SILDENAFIL IS NOT PROTECTIVE TO THE BOWEL FOLLOWING INTESTINAL ISCHEMIA AND REPERFUSION INJURY
Background and Hypothesis:
Acute Mesenteric Ischemia (AMI) occurs when blood supply to the intestine is decreased. This can lead to intestinal ischemia, cellular damage, necrosis, and if corrected, subsequent reperfusion injury. There are currently no medical treatments to help reverse ischemia and reperfusion injury (I/R) and, therefore novel treatments are necessary. Sildenafil, a compound that increases endogenous nitric oxide (NO) by blocking the phosphodiesterase-5 induced breakdown of cGMP, may function as a potent mesenteric vasodilator. We therefore hypothesized that sildenafil would improve mesenteric perfusion during a mouse model of intestinal I/R.

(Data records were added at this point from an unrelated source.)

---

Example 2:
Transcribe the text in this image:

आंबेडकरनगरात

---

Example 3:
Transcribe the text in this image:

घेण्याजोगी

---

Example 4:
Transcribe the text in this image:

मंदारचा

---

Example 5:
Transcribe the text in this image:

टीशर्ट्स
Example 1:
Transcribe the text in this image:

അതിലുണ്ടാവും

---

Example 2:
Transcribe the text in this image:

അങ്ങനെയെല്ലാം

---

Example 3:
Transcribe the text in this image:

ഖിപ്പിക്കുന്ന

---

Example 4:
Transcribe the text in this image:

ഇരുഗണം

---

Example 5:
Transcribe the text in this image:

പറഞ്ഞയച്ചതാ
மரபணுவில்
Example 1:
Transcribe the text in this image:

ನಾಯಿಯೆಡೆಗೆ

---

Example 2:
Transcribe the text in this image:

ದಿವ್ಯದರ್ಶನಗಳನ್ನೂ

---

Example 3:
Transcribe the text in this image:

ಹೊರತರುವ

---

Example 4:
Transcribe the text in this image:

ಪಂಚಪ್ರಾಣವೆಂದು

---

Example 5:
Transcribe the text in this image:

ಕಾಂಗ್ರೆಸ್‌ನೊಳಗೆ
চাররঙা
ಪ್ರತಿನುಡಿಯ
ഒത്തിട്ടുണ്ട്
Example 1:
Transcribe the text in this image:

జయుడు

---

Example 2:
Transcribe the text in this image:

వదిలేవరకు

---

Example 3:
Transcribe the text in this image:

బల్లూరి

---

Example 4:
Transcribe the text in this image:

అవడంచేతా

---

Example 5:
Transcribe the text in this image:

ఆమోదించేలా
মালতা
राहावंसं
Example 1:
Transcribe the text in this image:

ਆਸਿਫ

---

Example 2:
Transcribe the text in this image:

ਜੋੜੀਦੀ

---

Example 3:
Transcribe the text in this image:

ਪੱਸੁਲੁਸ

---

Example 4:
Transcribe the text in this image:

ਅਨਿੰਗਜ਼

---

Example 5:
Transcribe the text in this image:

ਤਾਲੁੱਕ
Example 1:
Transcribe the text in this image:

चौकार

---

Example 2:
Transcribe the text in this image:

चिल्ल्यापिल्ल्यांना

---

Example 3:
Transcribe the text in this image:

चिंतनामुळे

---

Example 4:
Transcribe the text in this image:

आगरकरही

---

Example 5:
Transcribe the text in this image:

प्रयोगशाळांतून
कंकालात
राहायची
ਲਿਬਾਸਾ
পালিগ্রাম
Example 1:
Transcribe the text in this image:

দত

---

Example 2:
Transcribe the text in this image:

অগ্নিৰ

Experimental Design or Project Methods:
Adult male C57Bl6J mice were anesthetized with isoflurane and a midline laparotomy performed. The base of the superior mesenteric artery was occluded with a non-crushing vascular clamp for 60 minutes. At the end of ischemia, sildenafil (1mg/kg, 10mg/kg, or 100mg/kg) or a PBS vehicle control were administered via intraperitoneal injection. Animals were then allowed to recover. Twenty-four hours after ischemia, animals underwent assessment of mesenteric perfusion by Laser-Doppler imaging. Animals were then euthanized. Perfusion was expressed as a percentage of baseline, depicted as mean +/- SEM, and analyzed by ANOVA. P<0.05 was significant.
There were no significant differences in mesenteric perfusion between the vehicle group or any of the therapeutic groups. (PBS: 53.03±11.35%; Sildenafil-low: 59.59±7.55%; Sildenafil-medium: 70.51±8.49; Sildenafil-high: 66.4±10.2, p=0.61).
Sildenafil does not appear to be an effective treatment for improving mesenteric perfusion following intestinal ischemia. Further studies are required to determine the reasons for the ineffectiveness of sildenafil. One possible explanation for these observations could be a lack of PGE5 in the intestinal vascular endothelium.